Do I think the beaver did it on purpose? You’re darned right I think the beaver did it on purpose!
Contrary to the cute and cuddly image conveyed by the Saturday morning cartoons of my youth, my experience with beavers in the wild has shown them to be quite capable of some pretty surly behavior. Given space and left alone, beavers present little problem for any creature that doesn’t taste like a tree. But make no mistake, beavers take themselves seriously indeed as they patrol the borders of their dammed domains. Stray too close, and you might well discover how boisterous a beaver can become when inspired to defend home and hearth.
A full-grown human with camera and tripod loitering at the edge of a beaver pond, I’ve learned, will not long escape the residents’ notice, so it didn’t surprise me when a beaver soon showed up to check me out. Though positioned well away from its den, I was evidently a little too close for the beaver’s comfort to a narrow channel through which he and family members frequently passed going to/from their pond. And thus, through repeated challenges as you see above, I figured I deserved the piercing looks of beaver disapproval beamed in my direction.

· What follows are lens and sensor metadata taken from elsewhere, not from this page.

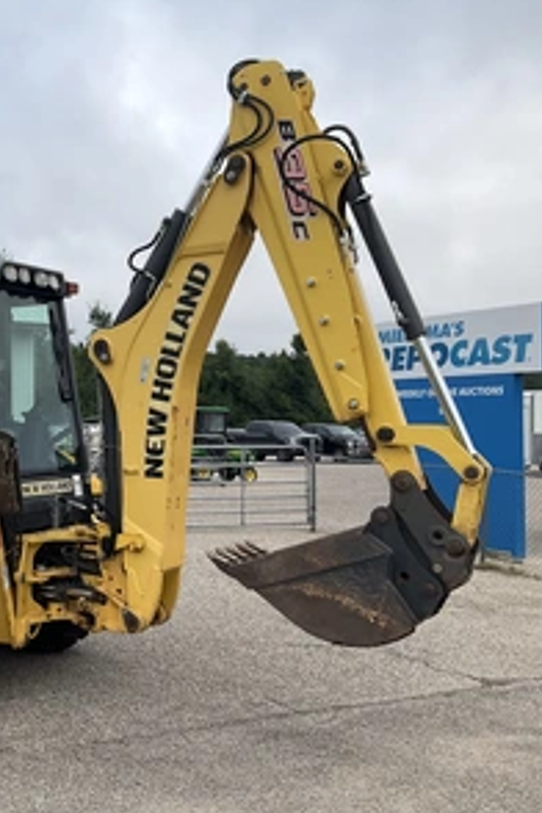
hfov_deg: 30.5
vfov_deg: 47.4
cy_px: 406
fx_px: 926
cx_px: 8
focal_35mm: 41
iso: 25
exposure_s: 1/898
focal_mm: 3
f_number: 1.8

But I never imagined the beaver would take issue with a harmless kingfisher. Sitting innocently on a branch overhanging the channel, rattling its merry “melody” across the wetland, guilty of nothing more irksome than bobbing up and down in hungry anticipation of a silvery snack rising in the pool below, the kingfisher, too, seemed to feel comfortably above any reproach from below.
So color us both astonished when a sudden loud slap of the beaver’s broad tail sent the feathery fish-eater a’flying.
For the kingfisher, it was “message received!” as he dodged the splash and departed in a hurry to dine undisturbed elsewhere. For me, it was déjà vu of many other amazing moments on Nature’s Coast where, if not for my trusty camera, I might still be wondering — “did I really just see what I thought I saw?” And in case you, too, might still be wondering:
You’re darned right I think the beaver did it on purpose!